El pleno de la Asamblea General de Naciones Unidas aprobó hoy la vigésimoquinta resolución que llama a Estados Unidos a levantar el bloqueo económico impuesto a Cuba, sin que la delegación estadunidense votara en contra del documento.

La resolución, titulada Necesidad de poner fin al bloqueo económico, comercial y financiero impuesto por Estados Unidos de América contra Cuba, contó con 191 votos a favor y por primera vez en la historia de este documento sin ningún voto en contra.

Estados Unidos e Israel, que fueron los únicos dos países en votar contra la resolución del año pasado, en esta ocasión se abstuvieron, lo que representa un cambio histórico en la posición estadunidense respecto de un bloqueo que ha mantenido desde hace más de 50 años.

La decisión de Estados Unidos revela el viraje significativo de la política estadunidense respecto de Cuba y apunta al deseo del presidente Barack Obama de estrechar lazos con la nación caribeña, tal como anunció desde hace dos años.

El bloqueo económico impuesto por Estados Unidos a Cuba sigue vigente, sin embargo, debido a que es prerrogativa del Congreso estadunidense suspenderlo, lo que parece improbable mientras que éste sea dominado por el Partido Republicano.

“Tras 50 años de buscar el camino del aislamiento, ahora hemos escogido el camino de la cooperación”, expresó Samantha Power, representante permanente de Estados Unidos ante la ONU, durante el discurso en que explicó el voto de su delegación.

Power indicó que el hecho de que Estados Unidos no hubiera votado en contra de la resolución por primera vez en 25 años no significaba que este país no condenara algunas de las políticas cubanas, principalmente en relación al respeto a los derechos humanos y civiles.

Power destacó sin embargo que el voto representa una nueva era de cooperación entre naciones que durante décadas mantuvieron una tensa rivalidad.

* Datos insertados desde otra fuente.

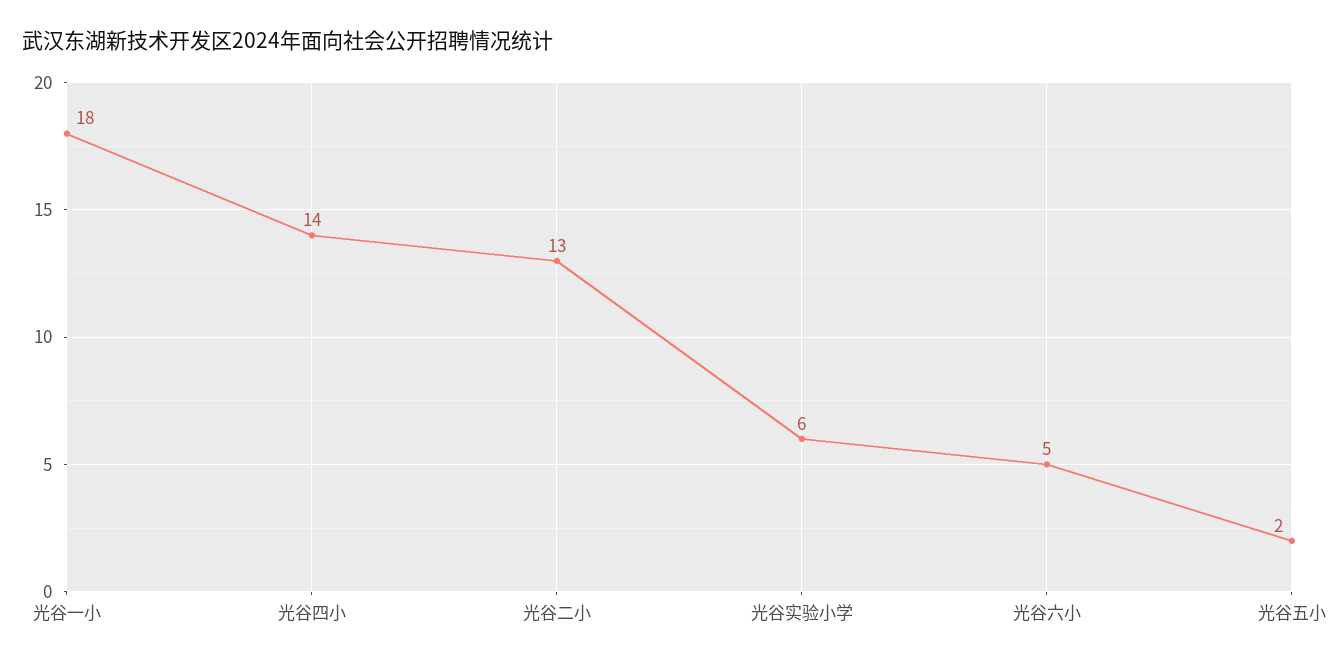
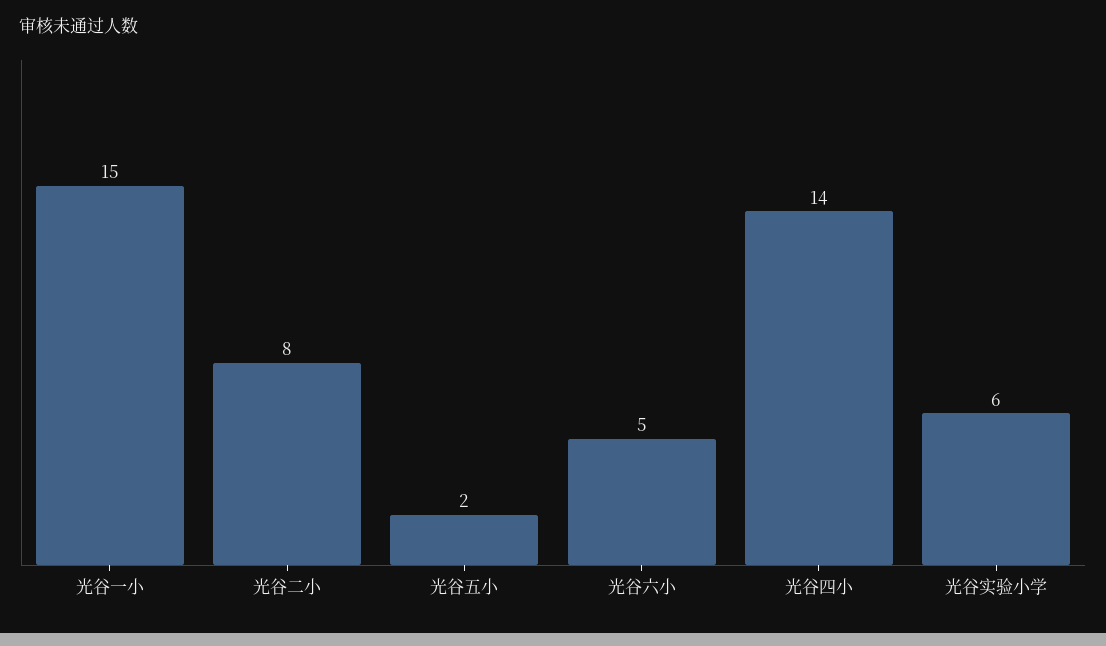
光谷一小: 18 -> 15
光谷二小: 13 -> 8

“Estados Unidos y Cuba deben seguir buscando formas de cooperar, aunque persistan nuestras diferencias. Hoy tomaremos un pequeño paso para ello. Ojalá haya muchos pasos más, que esperamos finalmente incluyan terminar para siempre con el bloqueo de Estados Unidos”, asentó Power.

Por su parte, el ministro de Relaciones Exteriores de Cuba, Bruno Rodríguez Parrilla, agradeció el gesto de Washington de abstenerse, aunque aseveró que más importante que las declaraciones es terminar con un bloqueo “inmoral” que es el primer obstáculo para el crecimiento de la economía cubana.

Rodríguez Parrilla resaltó que entre abril de 2015 y marzo de 2016 los daños económicos directos provocados a Cuba por el bloqueo ascendieron a cuatro mil 680 millones de dólares. Los daños acumulados en seis décadas ascienden a más de 125 mil millones de dólares.

Destacó que amén del bloqueo, las medidas para restablecer relaciones comerciales promulgadas por el presidente Obama mediante su prerrogativa presidencial son aún muy limitadas y podrían profundizarse.

Obama podría, con sus prerrogativas, “modificar sustancialmente la aplicación práctica del bloqueo y su impacto humanitario y económico” al autorizar operaciones comerciales, créditos privados e inversiones en todos los sectores de la economía, según el ministro cubano.

Mientras tanto, Juan Sandoval, representante alterno de México ante la ONU, resaltó en su intervención que el eventual levantamiento del bloqueo económico a Cuba “abonará a un clima de distensión y entendimiento en nuestra región”.

“Mi país reconoce las medidas que el presidente de Estados Unidos, Barack Obama, ha implementado para flexibilizar el bloqueo, pero sabe que la atribución de levantar el bloqueo corresponde al Congreso estadunidense”, puntualizó Sandoval.